Mr. Greenberger served on the Board of Directors of the Association for Corporate Growth-Chicago; he is a past chair of the Commercial Finance & Transactions Committee of the Chicago Bar Association; and he sat on the governing board of the Kentucky-Argonne Battery Manufacturing Center.

Mr. Greenberger is a member of the American Bar Association. He is a graduate of Haverford College and the University of Michigan Law School.

About Mincom Capital Inc.

Mincom shares are traded on the TSX Venture Exchange. Further information about Mincom can be found in its filings with Canadian securities regulators, which filings are available at www.sedar.com.

About Braille Battery

Braille Battery Inc. is a Sarasota, Florida-based battery manufacturing and energy storage solutions company and the pioneer of a complete line of lightweight high powered battery systems for the transportation market.

Braille developed the world's first commercially available automotive lithium starting battery and has grown to become the highest volume producer of automotive lithium starting batteries. The company retains international patent protection on over 20 unique battery improvements. Some have achieved market success while others have been applied in non-consumer applications.

Its technological achievements include battery containment using composite technologies; thermal management, high amperage solutions, high vibration designs, novel battery chemistries, battery controls and dual use chemistries.

Braille's ISO compliant manufacturing facility houses management offices, design and engineering, research and development, manufacturing, logistics and fulfillment. Braille is an FDA manufacturer and is GSA / CCR registered.

Braille's achievements include numerous firsts in the industry, among them: development of the first carbon fiber battery; first Lithium-Ion automotive original equipment starting battery; first carbon Li-Ion battery; first European Community RoHS environmentally approved automotive battery; first lithium battery to win a Formula 1 Championship; first lithium battery to win Daytona 500, NASCAR and Le Mans Championships, and; the first Lithium Iron Phosphate energy storage solution for the U.S. defense industry.
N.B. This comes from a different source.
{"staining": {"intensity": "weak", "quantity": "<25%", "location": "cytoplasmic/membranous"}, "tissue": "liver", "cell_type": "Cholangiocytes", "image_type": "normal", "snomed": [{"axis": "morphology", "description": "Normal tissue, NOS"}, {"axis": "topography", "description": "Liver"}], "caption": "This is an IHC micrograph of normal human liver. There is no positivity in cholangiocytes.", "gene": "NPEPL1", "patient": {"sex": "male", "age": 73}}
Disclaimer & Forward Looking Statement

Neither TSX Venture Exchange nor its Regulation Services Provider (as that term is defined in policies of the TSX Venture Exchange) accepts responsibility for the adequacy or accuracy of this release.
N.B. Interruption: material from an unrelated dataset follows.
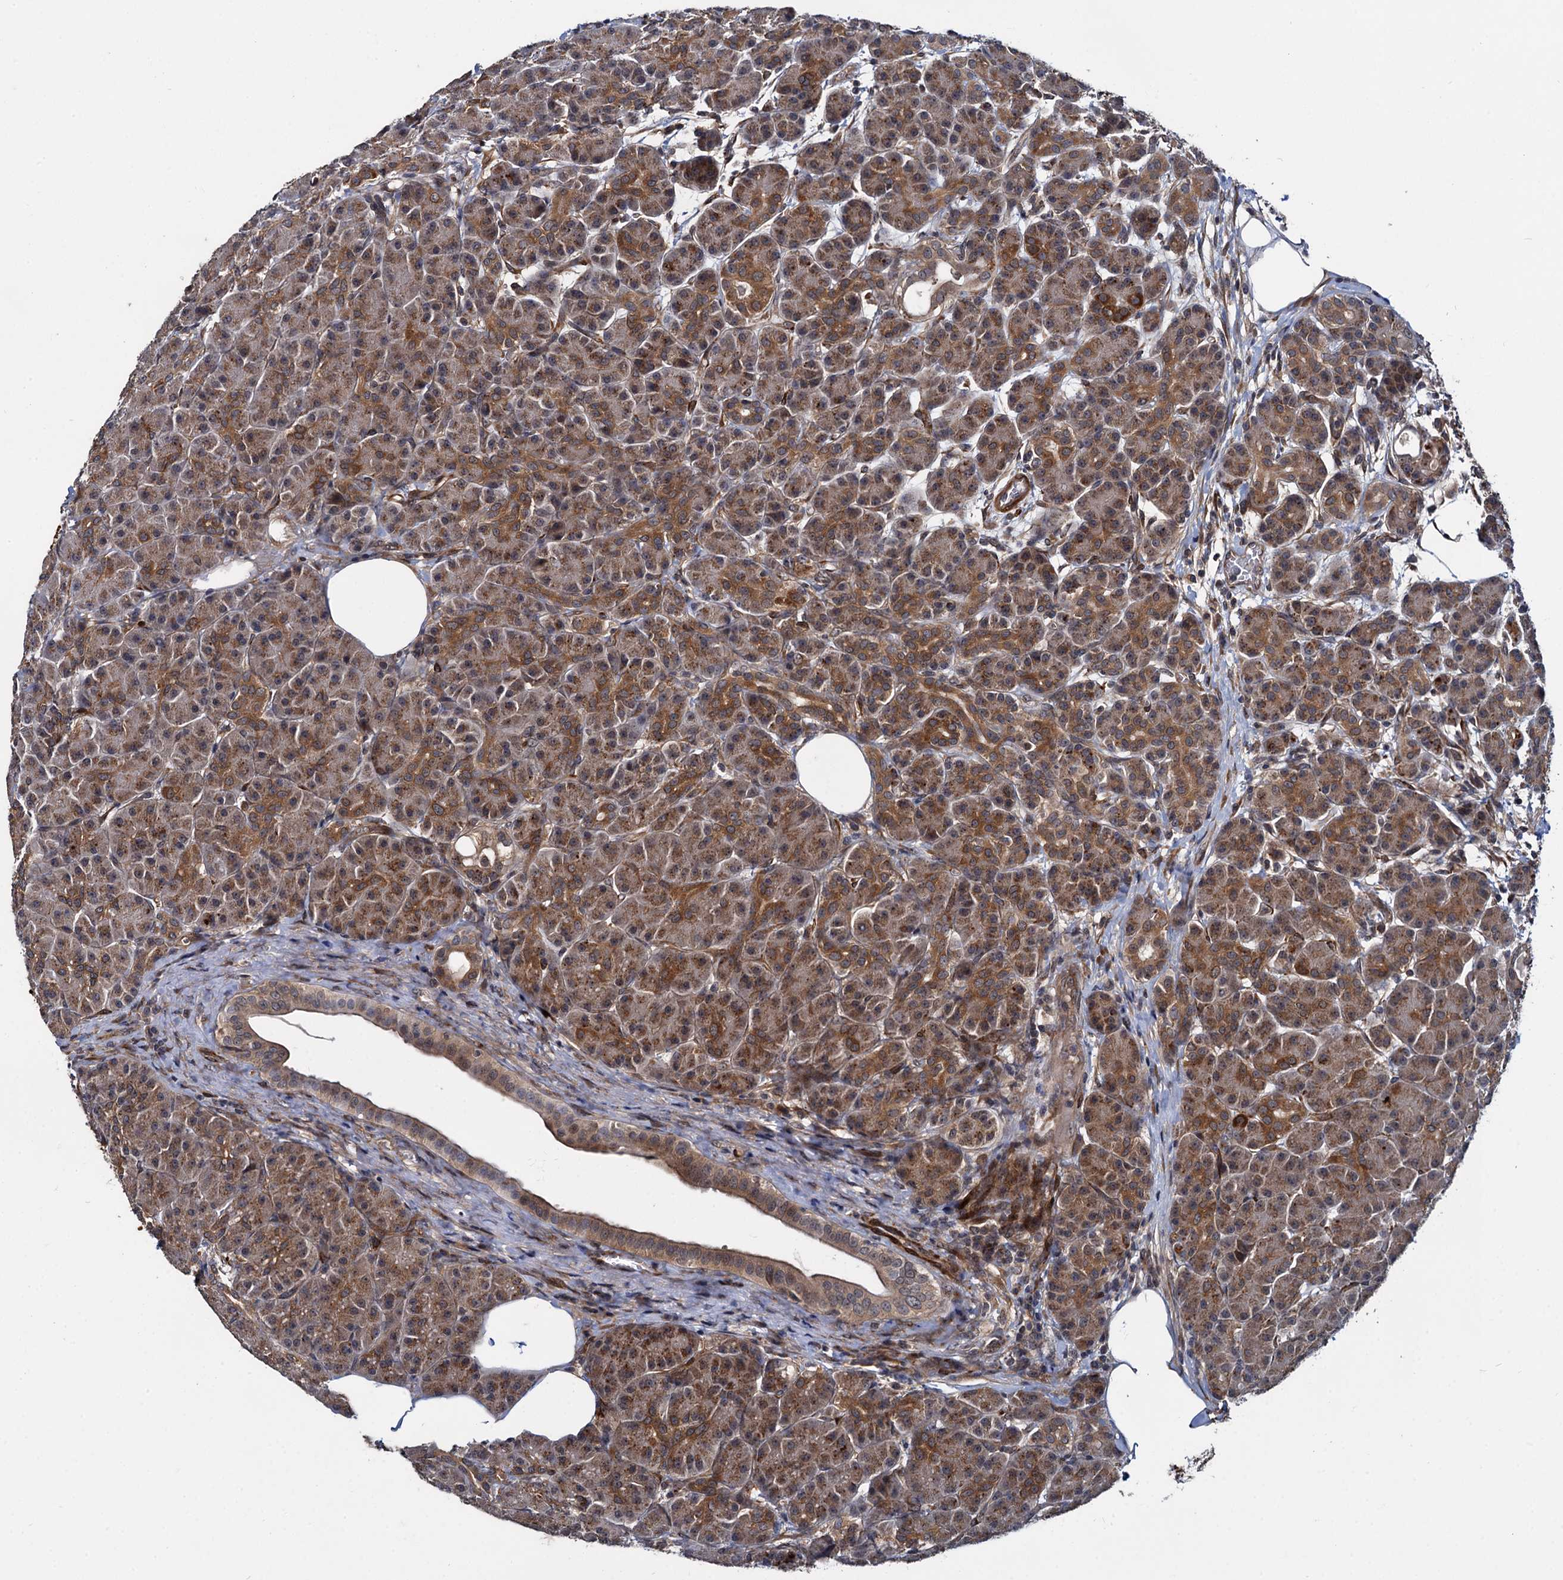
{"staining": {"intensity": "moderate", "quantity": ">75%", "location": "cytoplasmic/membranous"}, "tissue": "pancreas", "cell_type": "Exocrine glandular cells", "image_type": "normal", "snomed": [{"axis": "morphology", "description": "Normal tissue, NOS"}, {"axis": "topography", "description": "Pancreas"}], "caption": "Protein staining displays moderate cytoplasmic/membranous staining in approximately >75% of exocrine glandular cells in benign pancreas. The protein of interest is shown in brown color, while the nuclei are stained blue.", "gene": "ARHGAP42", "patient": {"sex": "male", "age": 63}}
Certain information included in this press release is forward-looking and may involve risks and uncertainties. The results or events predicted in these statements may differ materially from actual results or events. Factors that might cause a difference include, but are not limited to, competitive developments, risks associated with Mincom's growth, the state of the financial markets, regulatory risks and other factors. Forward-looking statements included or incorporated by reference in this press release include statements with respect to proposed terms of the private placement transaction. There can be no assurance that any statements of forward-looking information contained in this release will prove to be accurate. Actual results and future events could differ materially from those anticipated in such statements. These and all subsequent written and oral statements containing forward-looking information are based on the estimates and opinions of management on the dates they are made and expressly qualified in their entirety by this notice. Unless otherwise required by applicable securities laws, Mincom disclaims any intention or obligation to update or revise any forward-looking statements, whether as a result of new information, future events or otherwise. Readers are cautioned not to place undue reliance on any statements of forward-looking information that speak only as of the date of this release. More detailed information about potential factors that could affect Mincom's financial and business results is included in public documents Mincom files from time to time with Canadian securities regulatory authorities and which are available at www.sedar.com.